The Delaware Attorney General's Office has announced it intends to pursue lower bail and fewer charges in an overall effort to move nonviolent offenders out of jail and into alternative settings.
“Prosecutors have the power to charge or not to charge; to choose which charges to bring; to offer a plea or not, and to recommend a sentence,” said Attorney General Kathleen Jennings in a press conference Feb. 18. “These decisions substantially impact peoples’ lives, their sense of justice, their liberty, their livelihood, and their families, in addition to the community’s fundamental faith in the system.”
Effective immediately, Jennings said, the office is revising policy for charging, bail and sentencing for nonviolent crimes that do not involve children, violence or domestic violence.
For nonviolent offenders, she said, prosecutors will no longer charge multiple minimum mandatory crimes when one crime accounts for the facts of the event. Offenders with substance abuse problems will be moved into treatment centers, and other nonviolent offenders will be considered for community-based programs or home confinement when applicable, she said.
“If we don't recommend the right sentence, the recidivism rate is not going to go down,” Jennings said.
Changing bail requirements will also help keep some nonviolent offenders out of jail, she said. For those offenders, prosecutors will request unsecured bail – a departure from secured bail which requires a cash deposit and can land someone with no money in jail, she said.
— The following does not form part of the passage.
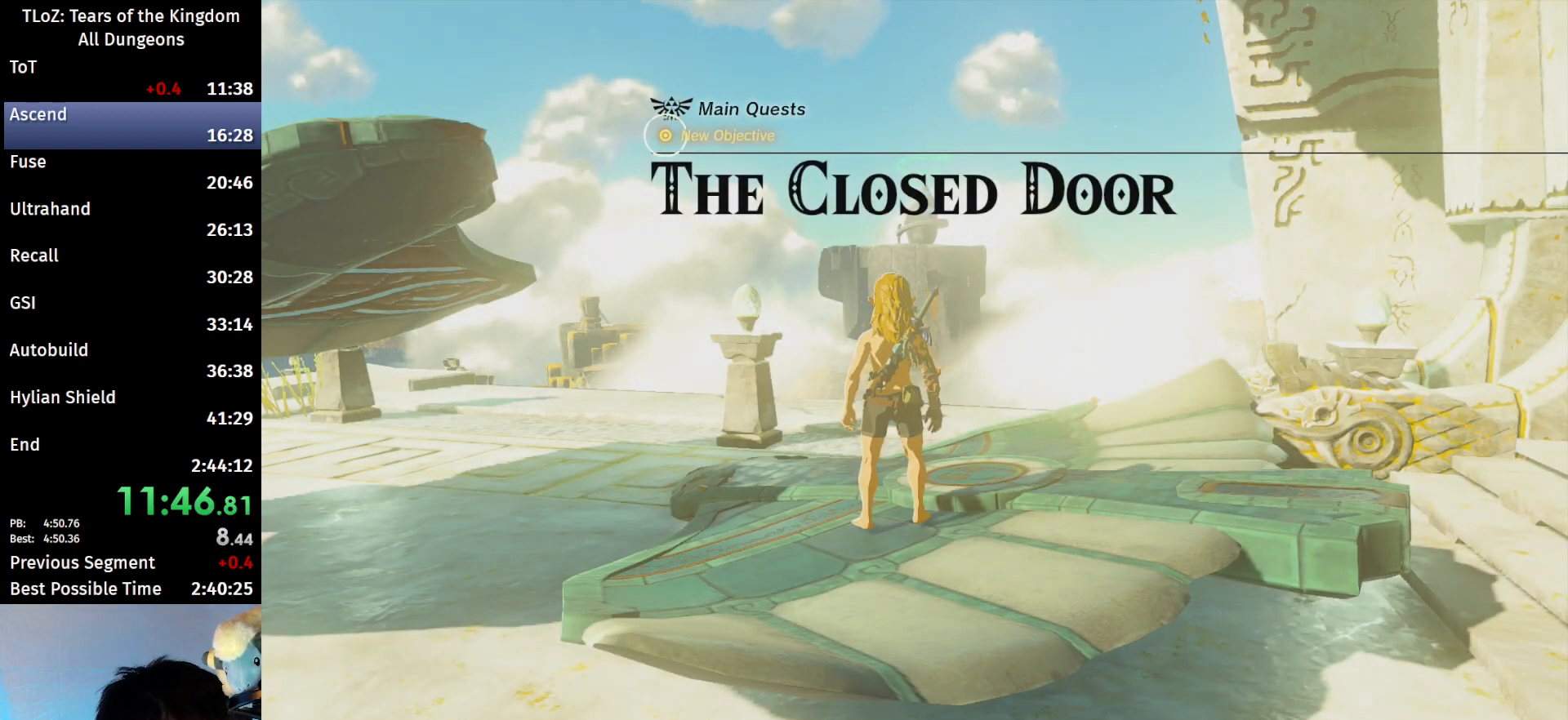
{"buttons": ["B"], "left_stick": "center", "right_stick": "down-right", "events": [[33, "B", "up"], [300, "B", "down"], [367, "B", "up"], [467, "B", "down"]]}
In cases involving simple possession of marijuana or marijuana drug paraphernalia, Jennings said prosecutors will encourage civil citations. Alternatives to prosecution will be encouraged for prostitution, too, she said.
Working with probation and parole, Jennings said, the office hopes to avoid technical probation violations for probationers – many of whom are employed – that could land them in jail.
“I have learned all too often, people don't even have a car to get to work, and they're on probation and they get the bus home at night and it's later than they're supposed to be home,” she said. “We don't want to send those people back to jail. That's just wrong to do so.”
Jennings said she opposes arrest warrants issued for people who fail to pay their fines when the person is unable to pay in the first place. She also opposes suspending someone's driver's license for the same reason.
In all cases, Jennings said, deputies will continue to take into account harm to the victim and the victim's need for justice. Deputies will still consider each case individually, and they can deviate from the new guidelines depending on the facts, she said.
New guidelines in the Attorney General's Office are only the first step in changing Delaware's criminal justice system, Jennings said.
“We are working with the Legislature toward legislation that will further balance and [equip] the criminal justice system to be more fair,” she said.